Background: One of the major challenges for malaria control and elimination is the phenomenally efficient spread of malaria through sexual stage malaria parasites (gametocytes). The epidemiology and dynamics of gametocytes are poorly understood: it is presently unknown when commitment to gametocytes first occurs during infections and what intrinsic or extrinsic factors influence gametocyte production and infectivity to mosquitoes.
I hypothesize that continuous early commitment to gametocyte production and the preferential sequestration of mature gametocytes in the subdermal vasculature are key to explaining the high efficiency of malaria transmission.
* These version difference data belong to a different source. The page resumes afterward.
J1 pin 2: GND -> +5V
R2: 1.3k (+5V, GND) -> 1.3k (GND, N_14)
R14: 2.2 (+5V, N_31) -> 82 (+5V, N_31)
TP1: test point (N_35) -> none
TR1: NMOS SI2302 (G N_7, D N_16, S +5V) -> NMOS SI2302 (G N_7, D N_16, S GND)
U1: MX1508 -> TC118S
Aim: This proposal has three main aims: i) to determine when commitment to gametocyte production first occurs during experimental and natural infections; ii) to delineate environmental triggers that stimulate gametocyte production in the absence and presence of treatment; iii) to quantify the differential distribution of parasite developmental stages in different compartments of the human bloodstream.
Approach: We will use novel parasite stage composition assays in combination with epidemiological methods to determine the dynamics of gametocyte commitment and maturation during controlled malaria infections in malaria-naive volunteers and during naturally acquired malaria infections in cohorts exposed to malaria in Burkina Faso. A stage-specific immunohistochemistry assay will, for the first time, directly quantify malaria stage composition in the subdermal vasculature and mosquito bloodmeals and allow comparison with other compartments of the circulation.
Importance and Innovation: This is the first study to comprehensively characterize gametocyte commitment, maturation and infectivity in experimental and natural infections. This proposal will provide insight in one of the most important questions for malaria elimination: what processes are responsible for the phenomenally efficient transmission of malaria.